#### SELECTED EXTRACT:

▼

Fetching Full Course Detail

The search endpoint returns a subset of fields. For complete metadata on a specific course, hit the course detail endpoint:

def get_course_detail(course_id: int) -> dict:
    """Get complete metadata for a single course by ID."""
    url = f"https://www.udemy.com/api-2.0/courses/{course_id}/"
    params = {
        "fields[course]": ",".join([
            "title", "headline", "url", "price", "price_detail",
            "num_subscribers", "avg_rating", "avg_rating_recent",
            "num_reviews", "num_lectures", "content_length_video",
            "visible_instructors", "primary_category",
            "primary_subcategory", "requirements_data",
            "what_you_will_learn_data", "target_audiences",
            "locale", "created", "last_update_date", "caption_languages",
            "has_certificate", "description", "is_paid", "is_bestseller",
        ]),
        "fields[user]": "title,display_name,job_title,url,num_followers,"
                        "num_reviews,avg_rating,num_published_courses",
    }

    resp = client.get(url, params=params)
    resp.raise_for_status()
    data = resp.json()

    # Parse learning objectives
    objectives = [
        item.get("text", "")
        for item in (data.get("what_you_will_learn_data") or {}).get("items", [])
    ]

    # Parse requirements
    requirements = [
        item.get("text", "")
        for item in (data.get("requirements_data") or {}).get("items", [])
    ]

    # Parse target audiences
    audiences = [
        item.get("text", "")
        for item in (data.get("target_audiences") or {}).get("items", [])
    ]

    # Multi-instructor support
    instructors = []
    for inst in (data.get("visible_instructors") or []):
        instructors.append({
            "name": inst.get("display_name", ""),
            "title": inst.get("job_title", ""),
            "url": inst.get("url", ""),
            "followers": inst.get("num_followers", 0),
            "avg_rating": inst.get("avg_rating", 0),
            "courses": inst.get("num_published_courses", 0),
        })

    course = parse_course(data)
    course.update({
        "description": data.get("description", ""),
        "objectives": objectives,
        "requirements": requirements,
        "target_audiences": audiences,
        "instructors": instructors,
        "caption_languages": data.get("caption_languages", []),
        "has_certificate": data.get("has_certificate", False),
    })
    return course


# Fetch full detail for a specific course
detail = get_course_detail(python_courses[0]["id"])
print(f"Title: {detail['title']}")
print(f"Description: {detail['description'][:200]}...")
print(f"Objectives ({len(detail['objectives'])}):")
for obj in detail['objectives'][:3]:
    print(f"  - {obj}")

Extracting the Full Curriculum Tree

The curriculum endpoint returns every section, lecture, quiz, and practice assignment. This is invaluable for competitive analysis — you can see exactly what a competitor covers without paying for their course:

def get_curriculum(course_id: int) -> list[dict]:
    """

▲

#### ENTRIES PROVIDED:
▼

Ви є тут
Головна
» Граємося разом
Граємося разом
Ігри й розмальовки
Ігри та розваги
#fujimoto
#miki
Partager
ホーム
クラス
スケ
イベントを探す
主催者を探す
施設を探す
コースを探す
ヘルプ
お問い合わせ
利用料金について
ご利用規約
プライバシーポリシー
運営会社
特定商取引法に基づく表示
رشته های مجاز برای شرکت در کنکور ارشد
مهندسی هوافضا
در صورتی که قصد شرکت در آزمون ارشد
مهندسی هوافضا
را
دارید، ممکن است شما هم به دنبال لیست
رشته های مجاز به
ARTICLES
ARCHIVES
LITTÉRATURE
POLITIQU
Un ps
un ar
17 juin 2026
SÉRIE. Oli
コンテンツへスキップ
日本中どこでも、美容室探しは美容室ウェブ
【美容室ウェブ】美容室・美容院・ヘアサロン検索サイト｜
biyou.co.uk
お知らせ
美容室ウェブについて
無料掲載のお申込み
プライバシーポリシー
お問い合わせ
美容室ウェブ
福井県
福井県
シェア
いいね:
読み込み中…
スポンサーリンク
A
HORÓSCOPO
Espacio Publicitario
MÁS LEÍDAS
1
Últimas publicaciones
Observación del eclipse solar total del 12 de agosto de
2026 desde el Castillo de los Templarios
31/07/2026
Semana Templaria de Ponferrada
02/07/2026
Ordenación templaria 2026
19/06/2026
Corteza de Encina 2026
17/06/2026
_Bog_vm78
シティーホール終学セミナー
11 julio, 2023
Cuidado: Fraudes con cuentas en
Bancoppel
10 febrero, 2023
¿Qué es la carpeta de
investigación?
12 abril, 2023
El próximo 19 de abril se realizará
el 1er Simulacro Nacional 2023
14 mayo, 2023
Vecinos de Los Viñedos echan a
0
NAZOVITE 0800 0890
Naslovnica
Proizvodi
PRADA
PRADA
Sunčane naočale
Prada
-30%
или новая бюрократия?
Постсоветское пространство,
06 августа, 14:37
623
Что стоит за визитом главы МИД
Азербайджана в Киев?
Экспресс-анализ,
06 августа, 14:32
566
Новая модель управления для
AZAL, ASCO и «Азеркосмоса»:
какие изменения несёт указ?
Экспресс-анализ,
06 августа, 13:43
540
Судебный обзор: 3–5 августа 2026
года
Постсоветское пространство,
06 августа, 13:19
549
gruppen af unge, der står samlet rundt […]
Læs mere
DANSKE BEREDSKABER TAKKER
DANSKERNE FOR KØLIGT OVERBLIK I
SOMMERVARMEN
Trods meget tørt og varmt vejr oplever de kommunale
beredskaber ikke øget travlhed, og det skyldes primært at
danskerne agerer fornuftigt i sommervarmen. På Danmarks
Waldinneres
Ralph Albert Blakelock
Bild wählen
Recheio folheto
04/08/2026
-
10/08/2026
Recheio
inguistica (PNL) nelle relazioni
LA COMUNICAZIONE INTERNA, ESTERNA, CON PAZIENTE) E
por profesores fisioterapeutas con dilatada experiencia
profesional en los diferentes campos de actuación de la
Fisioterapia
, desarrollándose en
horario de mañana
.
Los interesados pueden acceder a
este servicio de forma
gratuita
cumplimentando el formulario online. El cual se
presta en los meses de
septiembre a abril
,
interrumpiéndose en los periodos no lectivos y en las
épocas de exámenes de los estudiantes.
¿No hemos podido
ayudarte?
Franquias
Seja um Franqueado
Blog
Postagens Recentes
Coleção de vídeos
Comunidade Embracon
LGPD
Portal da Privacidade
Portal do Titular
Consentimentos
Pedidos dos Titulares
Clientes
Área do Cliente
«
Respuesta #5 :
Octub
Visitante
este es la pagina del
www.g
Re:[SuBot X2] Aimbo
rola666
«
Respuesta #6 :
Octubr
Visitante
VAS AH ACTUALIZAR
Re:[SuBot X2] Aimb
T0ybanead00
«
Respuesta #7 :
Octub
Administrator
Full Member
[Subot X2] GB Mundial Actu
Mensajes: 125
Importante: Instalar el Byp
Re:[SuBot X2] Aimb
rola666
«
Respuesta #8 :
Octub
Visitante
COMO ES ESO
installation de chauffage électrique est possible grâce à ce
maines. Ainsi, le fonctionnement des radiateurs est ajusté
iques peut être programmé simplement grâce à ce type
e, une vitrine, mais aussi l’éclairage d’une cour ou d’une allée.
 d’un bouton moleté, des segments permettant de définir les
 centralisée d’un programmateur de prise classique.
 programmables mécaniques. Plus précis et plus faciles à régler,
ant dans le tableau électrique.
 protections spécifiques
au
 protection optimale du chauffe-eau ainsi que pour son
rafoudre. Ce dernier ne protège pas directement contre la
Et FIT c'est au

▲

#### WHAT YOU ARE ASKED TO DO:
Resume the tutorial on pulling Udemy course data through its API, continuing directly after the last line shown.

#### EXERCISE RESULT:
    Fetch the complete curriculum for a course.
    Returns a list of sections, each with nested lectures.
    """
    url = f"https://www.udemy.com/api-2.0/courses/{course_id}/public-curriculum-items/"
    params = {
        "page_size": 200,
        "fields[chapter]": "title,sort_order,object_index,description",
        "fields[lecture]": "title,content_summary,is_free,sort_order,asset",
        "fields[practice]": "title,sort_order,estimated_duration",
        "fields[quiz]": "title,sort_order",
        "fields[asset]": "asset_type,time_estimation",
    }

    all_items = []
    page = 1

    while True:
        params["page"] = page
        resp = client.get(url, params=params)
        if resp.status_code == 403:
            # Some courses restrict curriculum to enrolled students
            print(f"  Curriculum access restricted for course {course_id}")
            break
        if resp.status_code != 200:
            break

        data = resp.json()
        batch = data.get("results", [])
        all_items.extend(batch)

        if not data.get("next"):
            break
        page += 1
        time.sleep(0.3)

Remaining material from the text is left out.